To support the roll-out, WhistlePig launched a Dry January campaign, complete with site branding and labels inspired by a temperance era piece of propaganda known as the “Devil’s Toboggan Slide” that pokes fun at the idea that drinking whiskey — whether alcoholic or non-alcoholic — will corrupt the drinker. “It’s a really cluttered space, both in terms of the fast pace of non-alc [products hitting the shelves] and the crowded nature of the whiskey space and how many new launches are coming to the market every month,” says McClure. “We like to stand out…by pushing the envelope a little bit further, and taking people to an unexpected place and being a bit irreverent about it.”

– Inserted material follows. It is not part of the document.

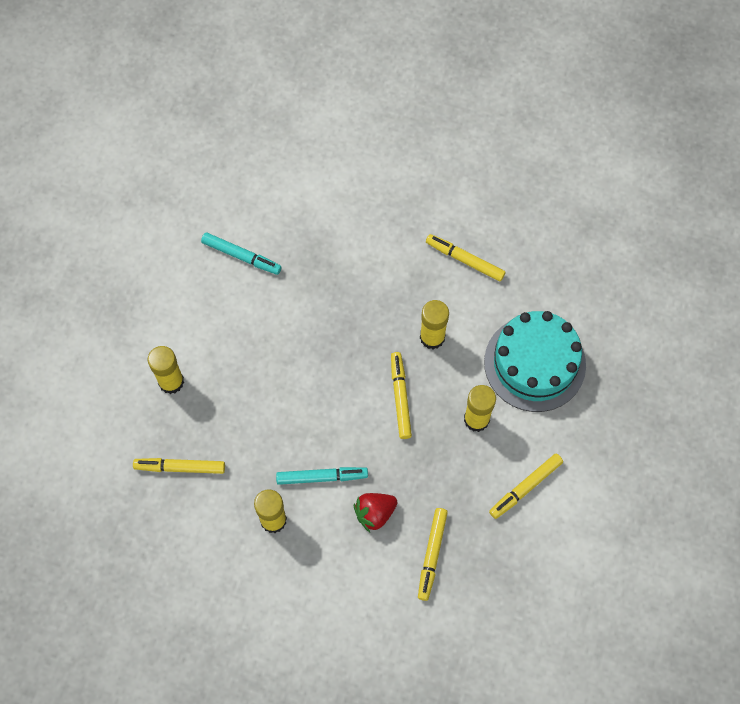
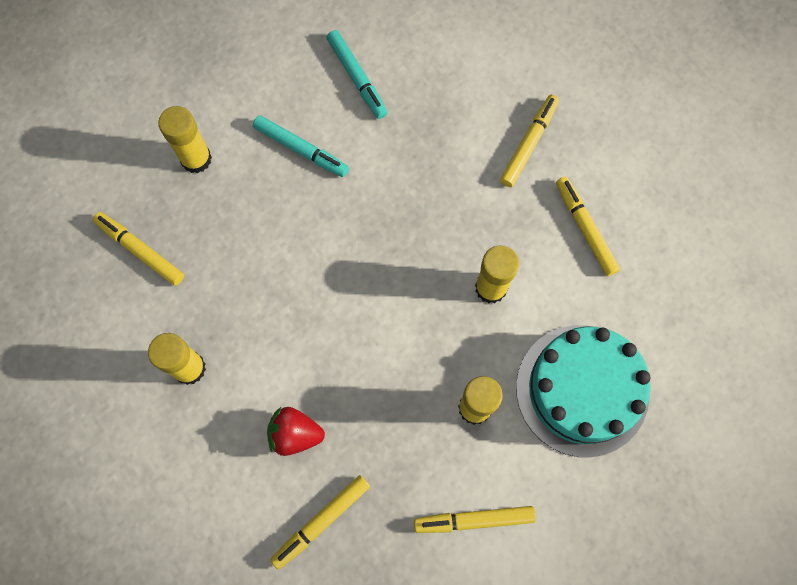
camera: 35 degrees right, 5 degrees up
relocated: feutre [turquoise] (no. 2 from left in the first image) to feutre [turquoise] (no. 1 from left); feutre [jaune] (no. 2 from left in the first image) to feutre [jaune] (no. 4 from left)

By focusing its marketing efforts on its playful, nontraditional branding, WhistlePig hopes it can attract the attention of health-conscious and sober-curious drinkers. The campaign includes social and email assets encouraging Dry January pledgors to try one of the new whiskeys. The company has promised to donate 100% of the proceeds from its Devil’s Slide collection to bartenders who have been impacted by the economic backlash of the pandemic.
A range of other distillers are accelerating growth in the category, including Ritual, Lyre’s and Seedlip, all of which exclusively produce zero-alcohol spirits. Now, growth in the non-alcoholic spirits space, according to some measures, is already outpacing the non-alcoholic beer, wine and malt beverages segment: NielsenIQ data indicates that year-over-year, the non-alcoholic spirits category ballooned 113.4%; on delivery app Drizly, category sales were even higher — they spiked 290% in 2021.
Beyond Dry January
Though the beer, wine and spirits industry has seen plenty of fads (remember wine coolers? Ice beer?), experts predict that low- and non-alcoholic booze is here to stay — and that brands will move beyond Dry January campaigns and start marketing these alternatives year-round.
“We’ve been witnessing a strong cultural shift in how consumers relate to alcohol,” says Heineken USA’s Salinas. “While non-alcoholic beverages were once reserved for those who completely abstained from alcohol, we’re starting to see non-alcoholic beverages used as a moderation option that fits in alongside other alcoholic beverages. So even if people aren’t abstaining from alcohol or they give up in the middle of Dry January, low-cal and low-alcohol beverages are good options for a moderation-focused lifestyle.”
He also points out that consumers’ rising interest in health and wellness will shape long-term market movements and is likely to drive the continuous growth of the low- and non-alcoholic beverage sector. “The sober-curious movement is extending beyond the month of January as more people are increasingly reaching for healthier beverage options on a year-round basis. Mindful drinking is on the rise, and there will continue to be substantial interest.”
Even so, Salinas acknowledges that shorter-term commitments like Dry January and more recent addition Sober October present valuable strategic marketing opportunities for brands like Heineken. “With the rise of short-term challenges like Dry January and Sober October, we know consumers are being more intentional about when they drink alcohol and when they choose to abstain. Our [goal] is to make sure consumers know Heineken has a great-tasting option, whether they are consuming alcohol or not.”